* [REQUIREMENT]: Please copy exactly the lines from the top of the data through the line containing "left wrist: (188, 243)", and nothing else.

* [EXERCISE INPUT]:

^^^^^^^^^^^^^^^^

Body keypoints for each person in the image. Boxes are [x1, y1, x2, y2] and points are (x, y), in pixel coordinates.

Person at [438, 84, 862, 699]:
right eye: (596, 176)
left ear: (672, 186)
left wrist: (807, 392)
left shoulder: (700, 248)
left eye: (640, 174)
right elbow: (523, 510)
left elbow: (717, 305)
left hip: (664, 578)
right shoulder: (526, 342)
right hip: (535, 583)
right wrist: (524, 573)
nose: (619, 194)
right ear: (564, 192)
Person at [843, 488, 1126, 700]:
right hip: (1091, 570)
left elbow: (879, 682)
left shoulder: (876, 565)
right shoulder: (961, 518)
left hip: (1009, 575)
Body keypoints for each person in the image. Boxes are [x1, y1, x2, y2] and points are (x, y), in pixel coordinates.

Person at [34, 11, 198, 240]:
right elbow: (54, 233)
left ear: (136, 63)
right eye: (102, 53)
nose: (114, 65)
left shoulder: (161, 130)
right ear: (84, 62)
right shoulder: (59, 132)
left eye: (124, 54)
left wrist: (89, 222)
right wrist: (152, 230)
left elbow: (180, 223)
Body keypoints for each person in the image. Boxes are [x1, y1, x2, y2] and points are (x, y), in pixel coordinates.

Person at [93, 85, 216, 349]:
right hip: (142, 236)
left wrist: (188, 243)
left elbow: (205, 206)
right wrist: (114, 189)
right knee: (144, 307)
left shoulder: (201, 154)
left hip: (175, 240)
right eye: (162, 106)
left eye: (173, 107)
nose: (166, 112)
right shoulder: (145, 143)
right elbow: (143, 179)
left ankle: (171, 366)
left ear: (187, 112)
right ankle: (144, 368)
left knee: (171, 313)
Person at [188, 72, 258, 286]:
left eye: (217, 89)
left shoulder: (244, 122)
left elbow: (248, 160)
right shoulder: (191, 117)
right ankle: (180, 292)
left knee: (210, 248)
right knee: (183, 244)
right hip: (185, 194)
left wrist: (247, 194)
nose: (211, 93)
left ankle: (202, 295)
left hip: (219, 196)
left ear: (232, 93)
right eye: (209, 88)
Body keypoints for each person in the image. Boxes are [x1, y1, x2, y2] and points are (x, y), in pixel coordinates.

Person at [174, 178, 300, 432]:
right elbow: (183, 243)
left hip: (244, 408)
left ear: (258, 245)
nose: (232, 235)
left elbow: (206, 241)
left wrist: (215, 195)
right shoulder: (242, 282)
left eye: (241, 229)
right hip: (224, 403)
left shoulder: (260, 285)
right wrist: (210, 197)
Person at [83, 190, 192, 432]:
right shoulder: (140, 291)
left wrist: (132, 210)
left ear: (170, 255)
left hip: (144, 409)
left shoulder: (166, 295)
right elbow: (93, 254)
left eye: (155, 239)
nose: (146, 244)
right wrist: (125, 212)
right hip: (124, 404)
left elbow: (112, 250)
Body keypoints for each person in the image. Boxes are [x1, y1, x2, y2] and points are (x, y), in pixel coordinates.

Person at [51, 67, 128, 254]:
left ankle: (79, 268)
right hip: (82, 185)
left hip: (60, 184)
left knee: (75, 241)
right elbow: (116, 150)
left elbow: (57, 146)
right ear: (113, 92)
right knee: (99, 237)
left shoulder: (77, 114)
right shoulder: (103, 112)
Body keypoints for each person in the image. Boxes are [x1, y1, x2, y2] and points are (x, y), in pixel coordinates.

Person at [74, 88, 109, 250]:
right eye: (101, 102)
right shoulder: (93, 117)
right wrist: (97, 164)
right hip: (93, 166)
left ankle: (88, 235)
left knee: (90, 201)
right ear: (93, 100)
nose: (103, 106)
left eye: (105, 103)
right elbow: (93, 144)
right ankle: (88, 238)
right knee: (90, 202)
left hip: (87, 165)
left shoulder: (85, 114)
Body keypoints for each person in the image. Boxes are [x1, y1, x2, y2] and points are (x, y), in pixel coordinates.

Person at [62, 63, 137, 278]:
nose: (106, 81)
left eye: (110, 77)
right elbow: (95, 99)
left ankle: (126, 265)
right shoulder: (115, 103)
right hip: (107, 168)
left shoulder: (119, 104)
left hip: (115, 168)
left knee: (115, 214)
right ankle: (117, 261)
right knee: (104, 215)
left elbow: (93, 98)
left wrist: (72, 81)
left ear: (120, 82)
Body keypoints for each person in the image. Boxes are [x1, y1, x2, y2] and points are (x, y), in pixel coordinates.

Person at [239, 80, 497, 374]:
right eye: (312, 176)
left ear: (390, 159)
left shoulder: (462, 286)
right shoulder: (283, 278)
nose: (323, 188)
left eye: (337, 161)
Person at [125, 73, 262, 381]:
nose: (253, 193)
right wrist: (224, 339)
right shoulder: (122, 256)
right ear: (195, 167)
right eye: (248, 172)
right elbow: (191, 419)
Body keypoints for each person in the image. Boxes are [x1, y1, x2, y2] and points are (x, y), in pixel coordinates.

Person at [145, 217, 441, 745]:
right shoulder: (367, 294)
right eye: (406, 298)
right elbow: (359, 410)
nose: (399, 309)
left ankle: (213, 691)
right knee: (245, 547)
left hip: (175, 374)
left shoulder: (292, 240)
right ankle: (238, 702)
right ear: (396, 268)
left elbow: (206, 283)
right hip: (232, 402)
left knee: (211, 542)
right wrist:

^^^^^^^^^^^^^^^^

* [RESULT]:
Body keypoints for each person in the image. Boxes are [x1, y1, x2, y2] and points are (x, y), in pixel coordinates.

Person at [438, 84, 862, 699]:
right eye: (596, 176)
left ear: (672, 186)
left wrist: (807, 392)
left shoulder: (700, 248)
left eye: (640, 174)
right elbow: (523, 510)
left elbow: (717, 305)
left hip: (664, 578)
right shoulder: (526, 342)
right hip: (535, 583)
right wrist: (524, 573)
nose: (619, 194)
right ear: (564, 192)
Person at [843, 488, 1126, 700]:
right hip: (1091, 570)
left elbow: (879, 682)
left shoulder: (876, 565)
right shoulder: (961, 518)
left hip: (1009, 575)
Body keypoints for each person in the image. Boxes are [x1, y1, x2, y2] and points are (x, y), in pixel coordinates.

Person at [34, 11, 198, 240]:
right elbow: (54, 233)
left ear: (136, 63)
right eye: (102, 53)
nose: (114, 65)
left shoulder: (161, 130)
right ear: (84, 62)
right shoulder: (59, 132)
left eye: (124, 54)
left wrist: (89, 222)
right wrist: (152, 230)
left elbow: (180, 223)
Body keypoints for each person in the image. Boxes are [x1, y1, x2, y2] and points are (x, y), in pixel coordinates.

Person at [93, 85, 216, 349]:
right hip: (142, 236)
left wrist: (188, 243)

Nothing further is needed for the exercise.